L'incident s'est produit le 24 mars dernier, près du pont Naviundu, dans les communes de Kampemba et Annexe, dans la province du Haut-Katanga. Selon l'UNAFEC, les jeunes ont été tués par balles pendant leur réunion hebdomadaire lorsque les militaires armés sont arrivés pour les disperser. Ce qui a conduit à une confrontation qui a abouti à la fusillade. Certains jeunes se sont noyés. L'UNAFEC affirme que le bilan est encore provisoire, car d'autres jeunes sont portés disparus.
Ce parti politique condamne fermement
l'incident et demande au système judiciaire militaire et civil d'enquêter sur l'affaire et de poursuivre les responsables.

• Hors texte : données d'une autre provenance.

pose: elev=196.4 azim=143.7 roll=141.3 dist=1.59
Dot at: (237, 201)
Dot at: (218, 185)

Toutefois, d’autres sources avancent une autre version sur cet événement tragique. D’après une source qui s’est confiée anonymement à la Radio Onusienne, l'incident a commencé lorsque des groupes de jeunes de l'UNAFEC ont tenté de contrôler la collecte des droits de stationnement dans la zone, en harcelant les passants et en volant leurs biens. Une victime de ce racket aurait alerté les soldats qui se trouvaient à proximité, lesquels sont arrivés sur les lieux et ont été la cible de jets d'objets de la part des jeunes. En réponse, les soldats ont effectué des tirs de sommation pour disperser la foule, faisant deux (2) morts et plusieurs blessés.

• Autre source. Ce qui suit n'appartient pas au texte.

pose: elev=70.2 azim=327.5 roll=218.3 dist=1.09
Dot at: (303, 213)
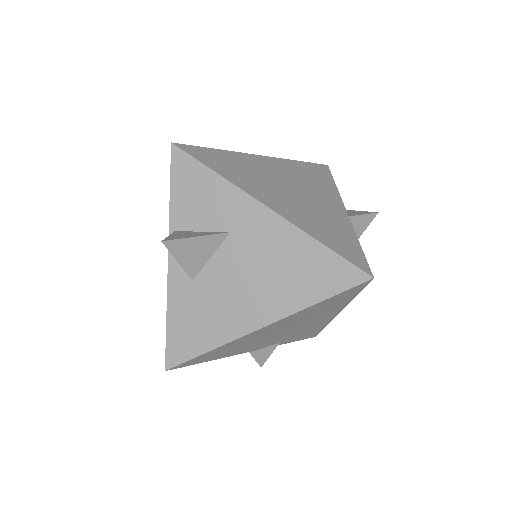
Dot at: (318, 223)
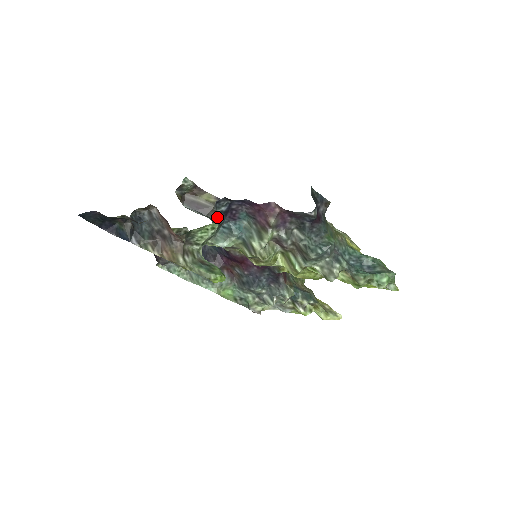
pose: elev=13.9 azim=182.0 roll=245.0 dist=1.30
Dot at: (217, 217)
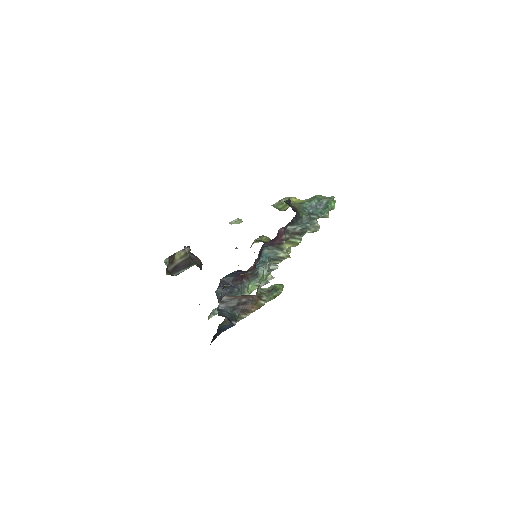
Dot at: occluded
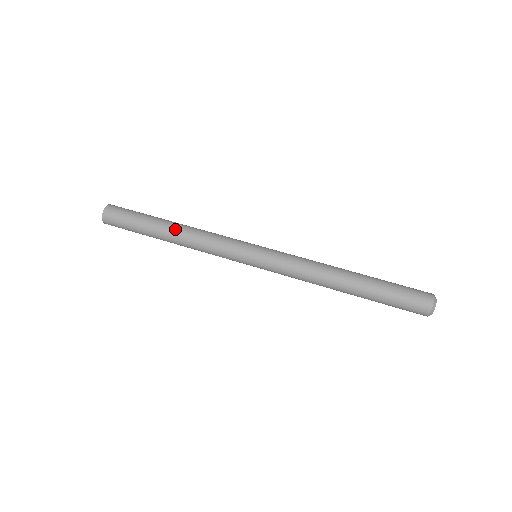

En outre, dans la confusion qui a suivi, une douzaine de jeunes ont sauté dans la rivière, dont douze (12) se sont noyés, ce qui porte le nombre total de morts à quatorze (14), selon cette source.
Quelle que soit la séquence des événements, la perte de jeunes vies est tragique et la justice doit être rendue. L'ancien vice-ministre du budget membre du Front Commun pour le Congo et natif du Haut-Katanga, Félix Momat, qui condamne ce qu’il qualifie “d’assassinat cruel et ignoble,” demande l'ouverture d'une enquête approfondie pour déterminer les motivations de cet acte odieux et traduire les auteurs en justice.

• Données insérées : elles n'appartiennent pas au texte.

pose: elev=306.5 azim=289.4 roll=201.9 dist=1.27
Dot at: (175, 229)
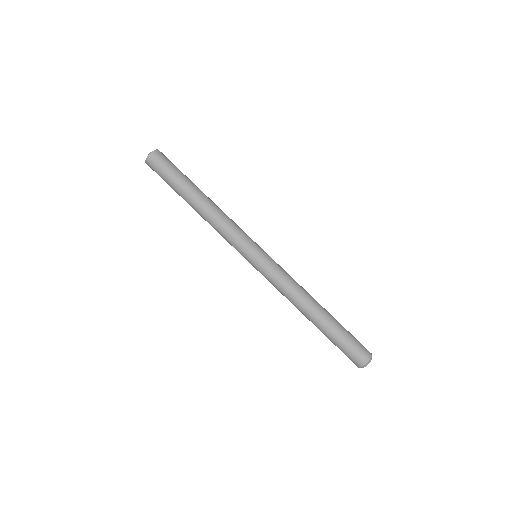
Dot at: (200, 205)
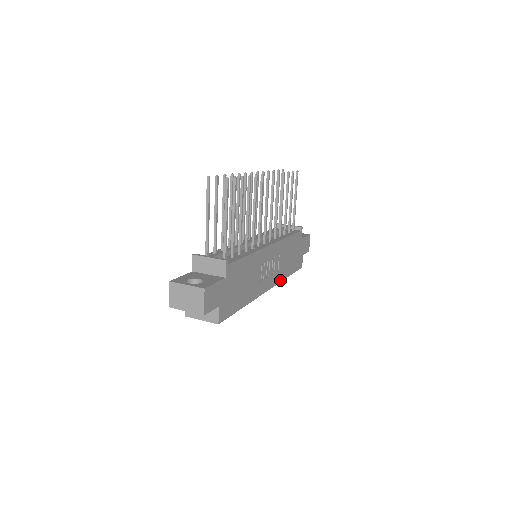
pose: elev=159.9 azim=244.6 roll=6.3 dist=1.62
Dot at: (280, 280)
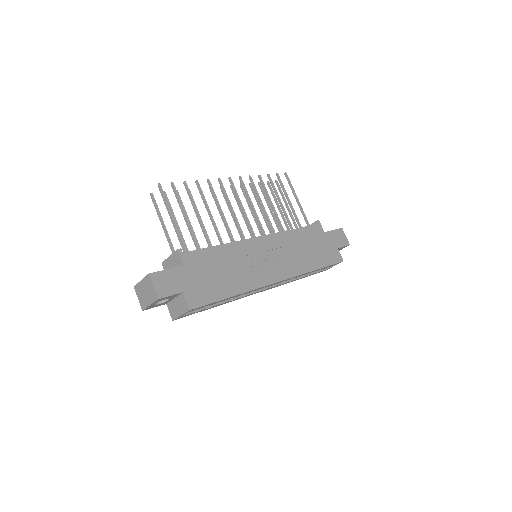
Dot at: (300, 273)
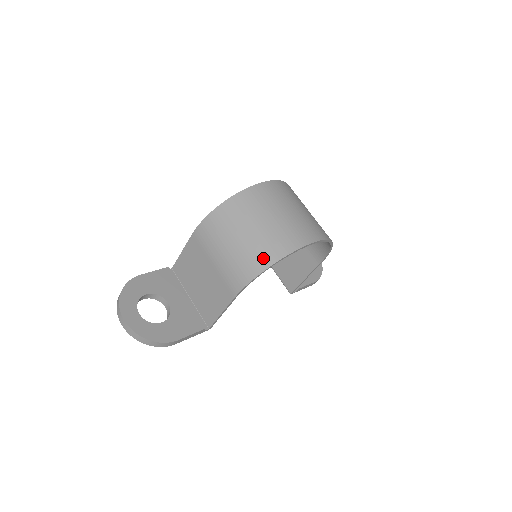
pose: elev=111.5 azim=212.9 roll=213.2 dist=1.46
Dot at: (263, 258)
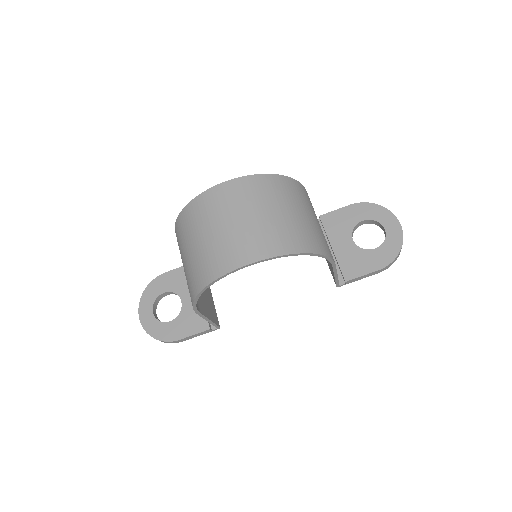
Dot at: (195, 283)
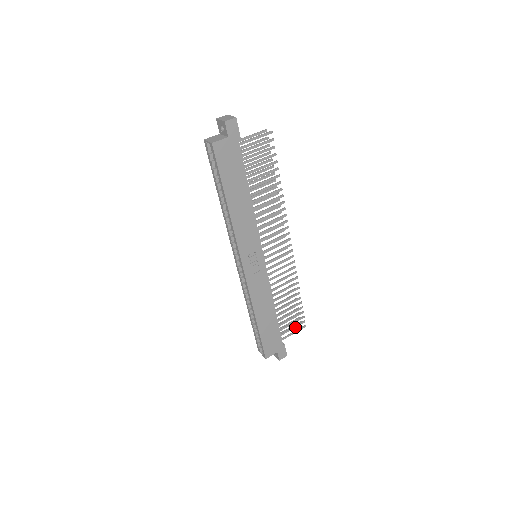
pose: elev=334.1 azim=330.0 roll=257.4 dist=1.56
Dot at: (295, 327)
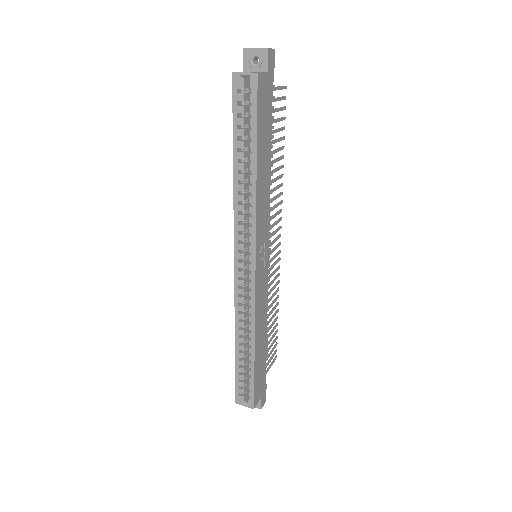
Dot at: (271, 359)
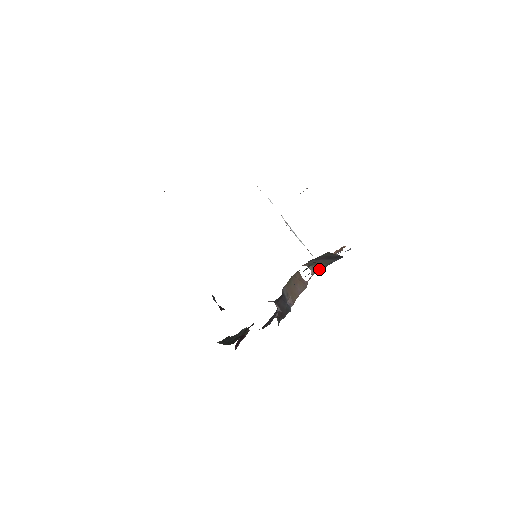
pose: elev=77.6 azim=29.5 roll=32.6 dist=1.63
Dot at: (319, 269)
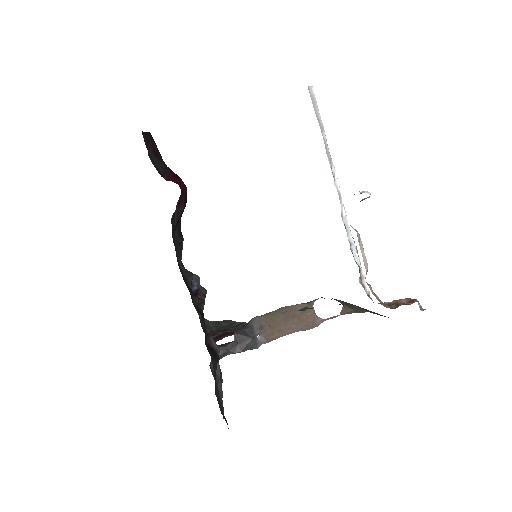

“C’est un crime crapuleux inacceptable qui ne doit pas rester impuni. Ensemble, condamnons fermement ces crimes devenus légions à Lubumbashi. Et exigeons des autorités compétentes une enquête approfondie pour faire la lumière sur ce drame, en déterminant les véritables mobiles, identifiant les coupables et appliquer, sans complaisance, la rigueur de la loi” a-t-il dit.
Pour le moment, aucune autorité provinciale du Haut-Katanga n'a réagi après ces graves accusations de l'UNAFEC, qui n'hésitent pas à impliquer directement les éléments de l'armée loyaliste. Ces événements tragiques soulèvent par ailleurs de graves questions sur la violence et la sécurité dans la région du Katanga. Les autorités doivent agir rapidement pour vérifier les faits, afin d’éviter que la situation ne s’envenime au regard des faits semblables qui se sont déjà déroulés dans le passé et les conséquences qui s’en étaient suivies.